Segment Start: RECORDS SHOWN

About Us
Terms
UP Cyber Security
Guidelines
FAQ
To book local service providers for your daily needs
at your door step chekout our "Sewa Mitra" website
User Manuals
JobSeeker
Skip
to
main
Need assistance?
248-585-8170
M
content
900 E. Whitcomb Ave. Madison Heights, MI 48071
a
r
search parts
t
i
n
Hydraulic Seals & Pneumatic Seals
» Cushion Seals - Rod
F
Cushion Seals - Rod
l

Segment End: RECORDS SHOWN
Segment Start: RECORDS SHOWN

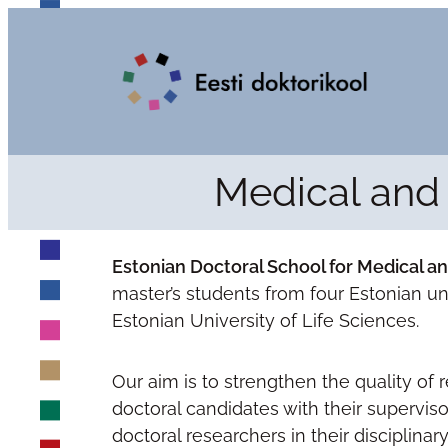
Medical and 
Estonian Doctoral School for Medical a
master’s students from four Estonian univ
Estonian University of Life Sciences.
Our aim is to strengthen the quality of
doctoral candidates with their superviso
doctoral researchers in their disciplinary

Segment End: RECORDS SHOWN

TASK TO COMPLETE: Reproduce everything from the line that contains "Medical and" down to the line that contains "doctoral researchers in their disciplinary", both of those lines included, keeping each line word for word.

ANSWER TO THIS TASK:
Medical and 
Estonian Doctoral School for Medical a
master’s students from four Estonian univ
Estonian University of Life Sciences.
Our aim is to strengthen the quality of
doctoral candidates with their superviso
doctoral researchers in their disciplinary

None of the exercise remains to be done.